ALBUM TITLE: Collection: Berlin Philharmonic
PERFORMER: Berlin PO/Arthur Nikisch, Wilhelm Furtwängler, Herbert von Karajan, Claudio Abbado, Simon Rattle
CATALOGUE NO: CZS 5 75612 2 ADD/DDD mono/stereo Reissue (1913-99)
This set offers a stimulating if all too brief survey of the Berlin Philharmonic’s history. The venerable 1913 recording of Beethoven’s Fifth under Arthur Nikisch (music director 1895-1922) and those led by his successor Wilhelm Furtwängler (music director 1922-45 and 1952-4) reveal the orchestra as a collective of musicians, each accustomed to bringing individuality of utterance to bear, but also expecting to be galvanised into unified incandescence through the flexible phrasing and pacing cultivated by their visionary, Dionysian music directors. Furtwängler’s famous Tchaikovsky Pathétique from 1938 is the pick of these early recordings, with its ennobling dignity and, in the finale, searing despair.

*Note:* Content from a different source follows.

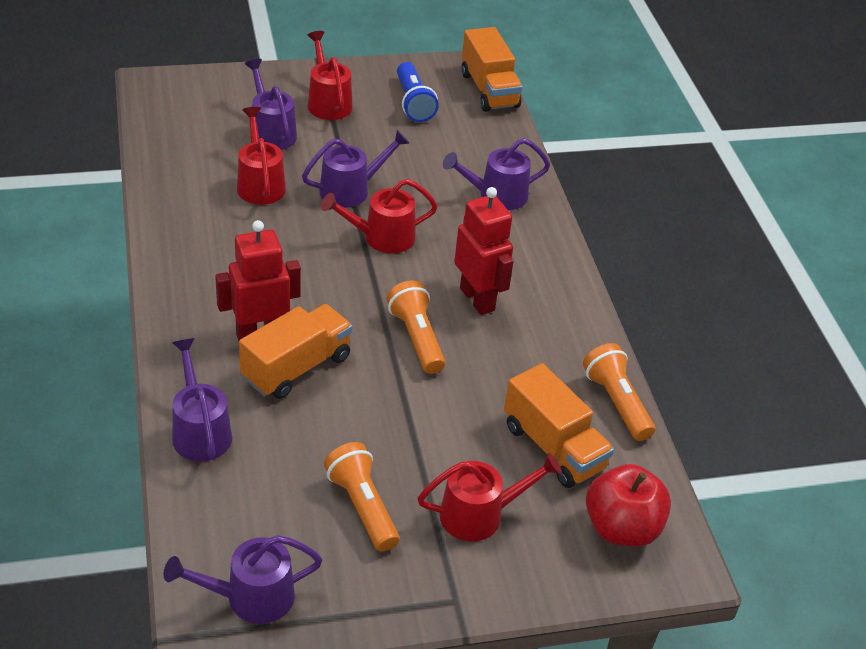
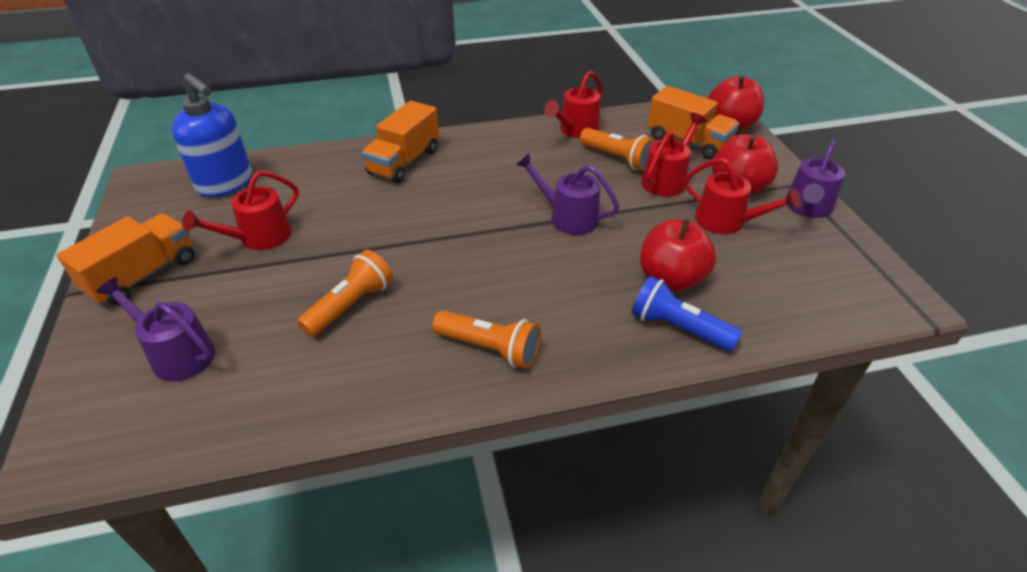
blue soap dispenser: none = 0 -> [172,73,252,197] = 1
purple watering can: [163,535,322,624] [172,338,232,461] [245,59,297,150] [302,130,410,208] [443,138,550,210] = 5 -> [96,277,215,381] [516,153,620,235] [786,141,845,218] = 3
red apple: [586,464,671,547] = 1 -> [640,219,716,291] [708,75,764,131] [712,134,778,195] = 3
red robot: [215,220,301,341] [454,187,514,315] = 2 -> none = 0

For all the fervour of Furtwängler’s 1949 Brahms Third, one suspects that part of the reason for including so scrappily played a performance in this set was to create obvious contrast with the impression made by Herbert von Karajan (music director 1955-89). Karajan, intent on making the BPO infinitely and minutely responsive, demanded a textural clarity and beauty of tone that sometimes supplanted the more direct and elemental expressiveness of his predecessors. A 1960 recording of Mendelssohn’s Hebrides Overture marks the crossroads; here Karajan insists on his way with an orchestra not yet sufficiently honed to realise his vision completely. Numerous Karajan performances, like the 1974 Wagner excerpts, can seem overly calculated, but a 1980 Sibelius Second achieves Karajan’s ideal by combining constantly alert playing, sleek, brilliant textures and a sense of inevitable momentum.
Claudio Abbado’s leadership (1989-2002) enables the orchestra to accommodate humane stylishness in Mozart’s Clarinet Concerto and nearly raucous verve in Hindemith. Simon Rattle’s renowned Mahler Tenth offers finely judged textures and considerable expressive impact without consistently tapping into the inexorable, burnished dynamism that is part of the BPO’s heritage. The selection of newly recorded, Rattle-led bon-bons displays energy galore in Bernstein and Dvorák, but also picky phrasing in Brahms’s Third Hungarian Dance and stiffness in the Mussorgsky-Ravel ‘Great Gate of Kiev’. If Rattle and the BPO enjoy a lengthy relationship, however, the voice they forge together will surely become as distinctive and rewarding as those the orchestra achieved with Rattle’s predecessors.